Rien n’est intéressant comme de les voir tous trois écouter la voix de Dieu. Leurs oreilles furent exercées très tôt et très longuement, jusqu’à ce qu’elles fussent extraordinairement sensibles à la parole de l’Eternel. Il semble même que Dieu ait pris une peine toute spéciale à former le premier de ces hommes, ce géant de l’histoire, le plus grand juriste qu’ait connu l’univers. Son éducation passa par deux phases distinctes. Il y eut tout d’abord ces quarante ans de solitude dans le désert, seul avec les brebis, seul avec les étoiles, seul avec Dieu. Son oreille était exercée par le silence. Il était séparé et isolé du bruit, du tumulte de la vie égyptienne. Comme la voix de Dieu est silencieuse, et combien peu sont capables d’endurer ce silence! C’est dans le silence que Dieu parle à l’oreille intérieure.
Lutte pour obtenir le silence en ton âme,
Le silence parfait que ton Dieu te réclame
Avant de te parler, silence intérieur,
Salutaire et propice.
Oui, lutte avec ardeur
Pour étouffer la voix de tes vaines pensées,
De tes impressions imparfaites et faussées;
Que tout se taise en toi devant sa Majesté.
Tu connaîtras vraiment quelle est sa volonté
Dans le recueillement, et tu pourras sans crainte,
Ayant ouï sa voix, sa voix divine et sainte,
Obéir d’un cœur simple à sa parfaite loi
Et l’accomplir avec foi.

==========

**Travail demandé**
Recopiez fidèlement le passage du texte proposé qui s'ouvre sur les mots contenant « Lutte pour obtenir » et s'achève sur « l’accomplir avec foi. ».

**Données présentées**
==========

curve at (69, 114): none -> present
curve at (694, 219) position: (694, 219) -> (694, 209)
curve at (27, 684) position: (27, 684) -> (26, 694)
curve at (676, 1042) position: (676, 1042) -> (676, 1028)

==========

**Solution détaillée**
Lutte pour obtenir le silence en ton âme,
Le silence parfait que ton Dieu te réclame
Avant de te parler, silence intérieur,
Salutaire et propice.
Oui, lutte avec ardeur
Pour étouffer la voix de tes vaines pensées,
De tes impressions imparfaites et faussées;
Que tout se taise en toi devant sa Majesté.
Tu connaîtras vraiment quelle est sa volonté
Dans le recueillement, et tu pourras sans crainte,
Ayant ouï sa voix, sa voix divine et sainte,
Obéir d’un cœur simple à sa parfaite loi
Et l’accomplir avec foi.